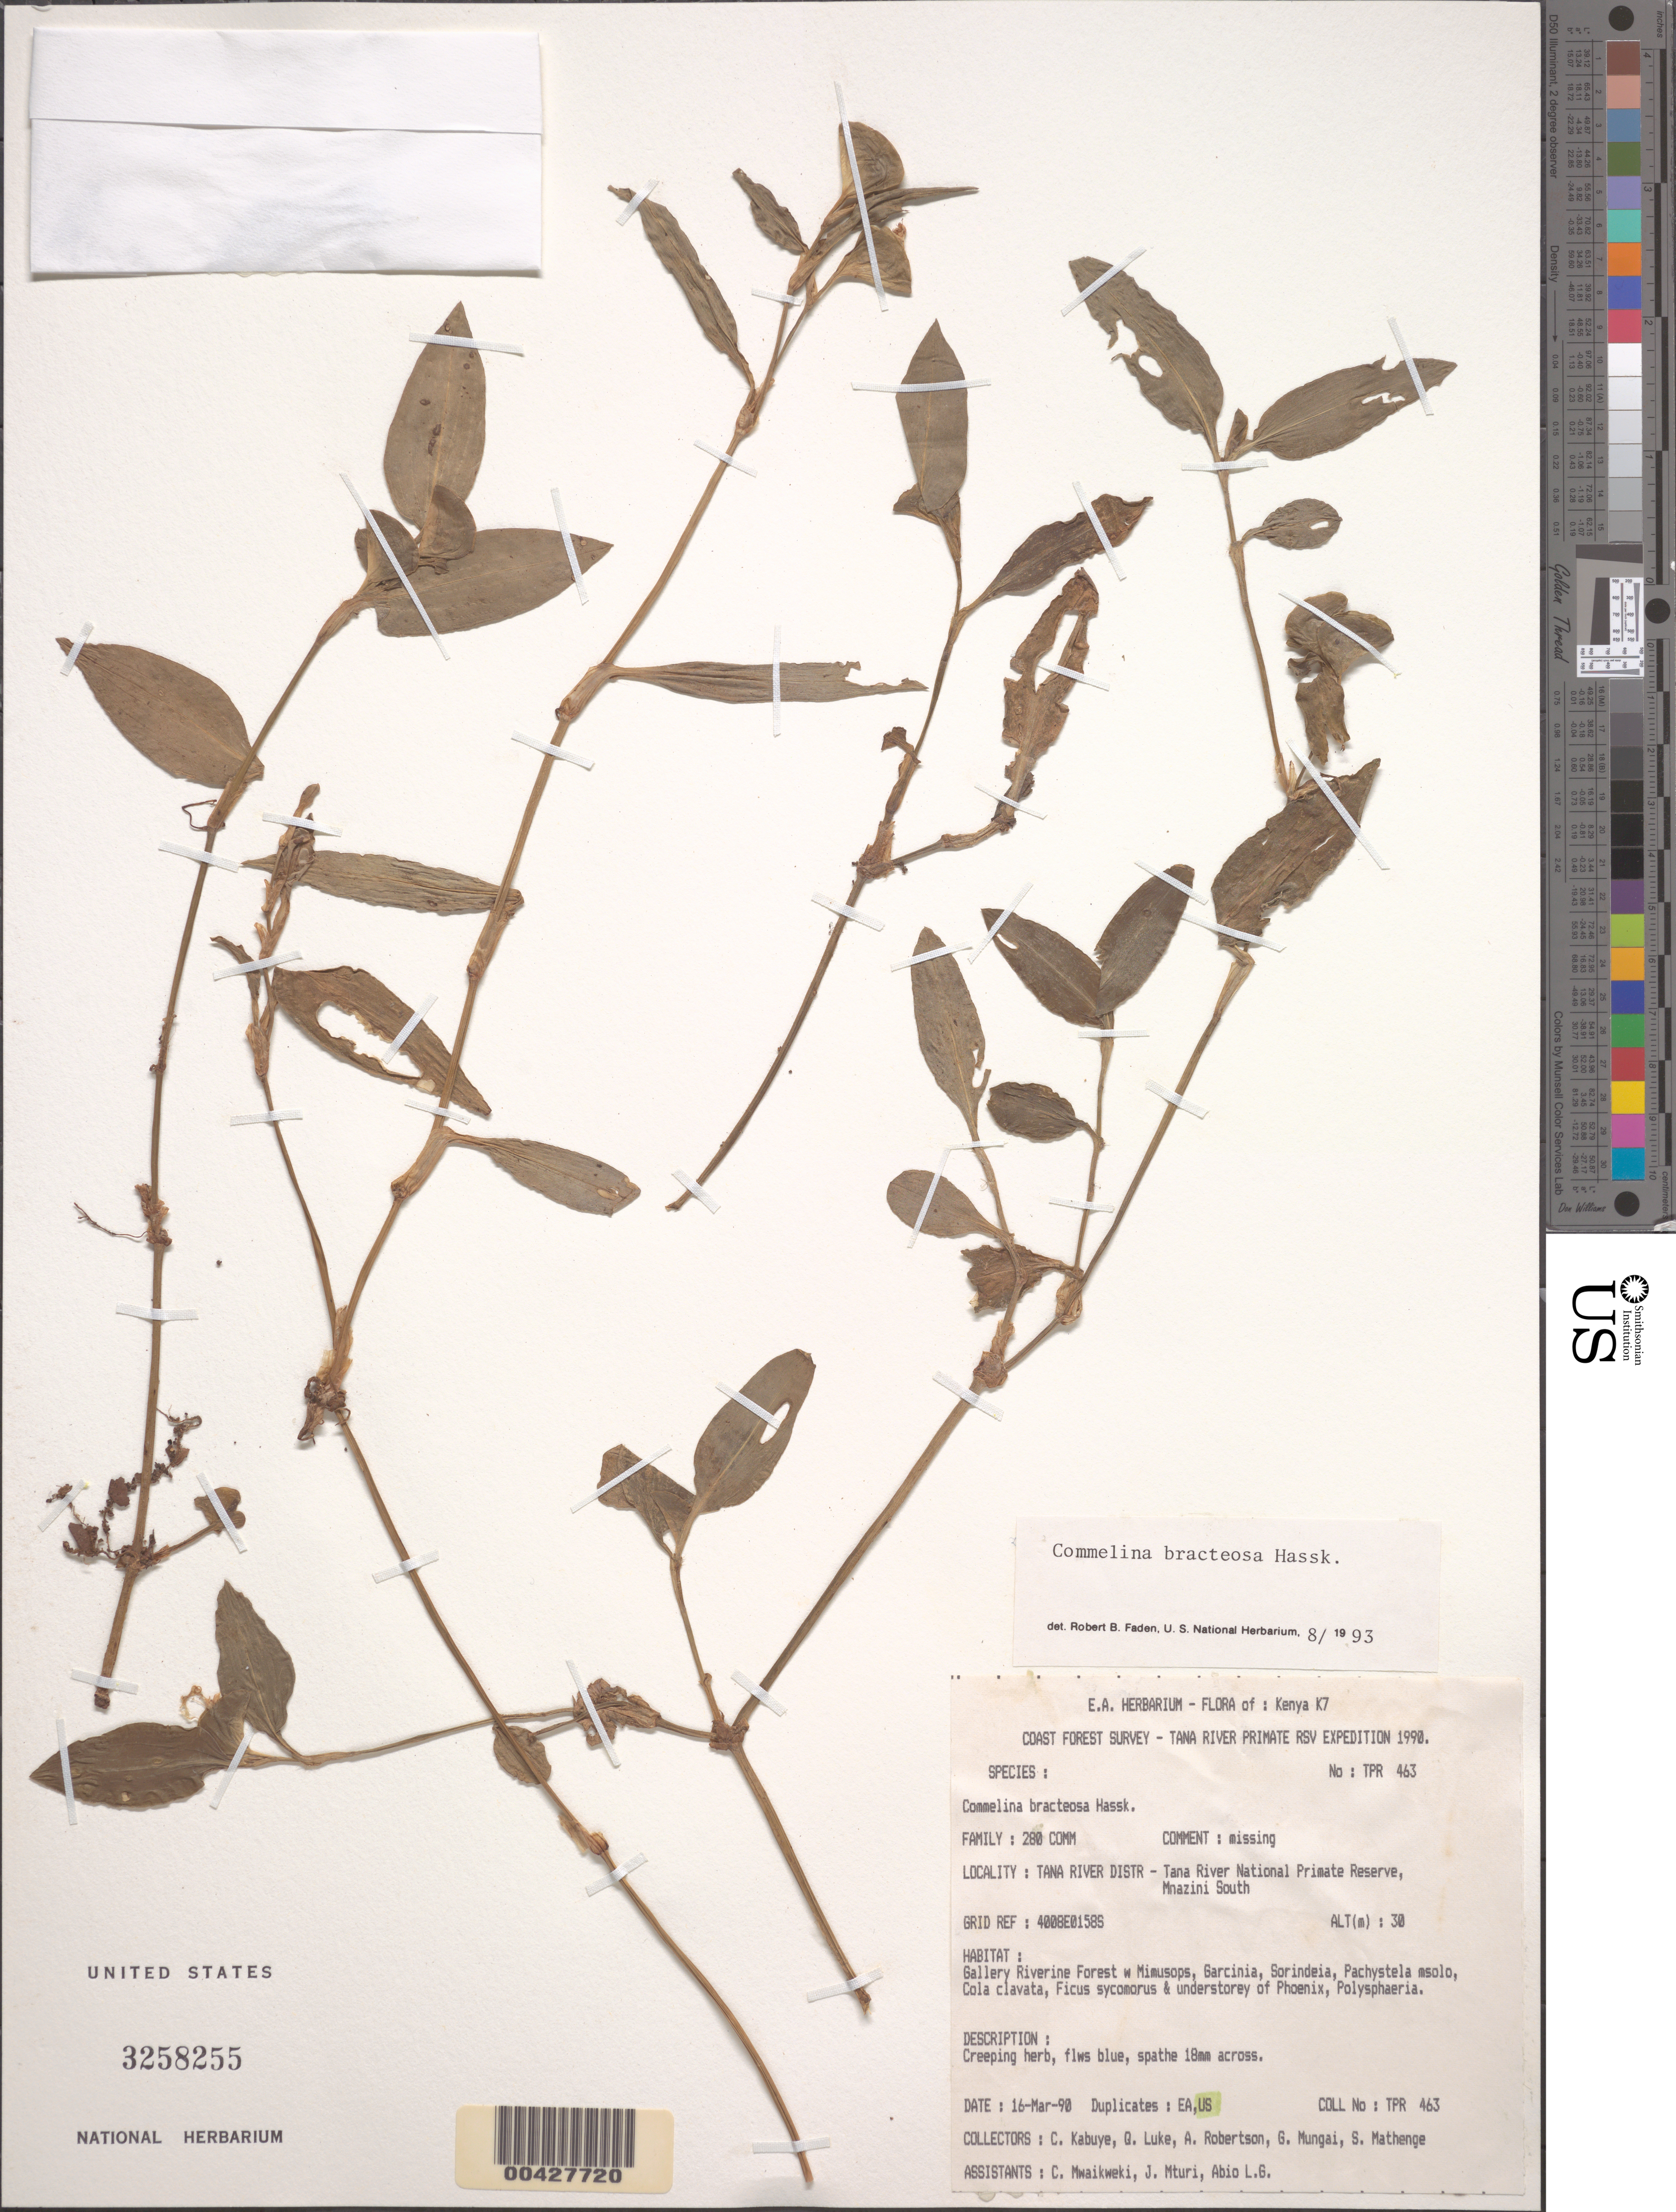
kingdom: Plantae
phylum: Tracheophyta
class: Liliopsida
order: Commelinales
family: Commelinaceae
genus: Commelina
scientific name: Commelina bracteosa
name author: Hassk.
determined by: Faden, Robert B., (US), Smithsonian Institution - National Museum of Natural History (UNITED STATES)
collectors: M. Luke, A. Robertson, C. Kabuye & G. Mangai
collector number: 463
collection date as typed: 16 Mar 1990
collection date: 1990-03-16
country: Kenya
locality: Tana river national primate reserve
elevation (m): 30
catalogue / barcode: US 3258255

══════════════════════════════

- What to produce -
Reproduce every one of the lines above word for word, leaving out the picture.

- Full response -
kingdom: Plantae
phylum: Tracheophyta
class: Liliopsida
order: Commelinales
family: Commelinaceae
genus: Commelina
scientific name: Commelina bracteosa
name author: Hassk.
determined by: Faden, Robert B., (US), Smithsonian Institution - National Museum of Natural History (UNITED STATES)
collectors: M. Luke, A. Robertson, C. Kabuye & G. Mangai
collector number: 463
collection date as typed: 16 Mar 1990
collection date: 1990-03-16
country: Kenya
locality: Tana river national primate reserve
elevation (m): 30
catalogue / barcode: US 3258255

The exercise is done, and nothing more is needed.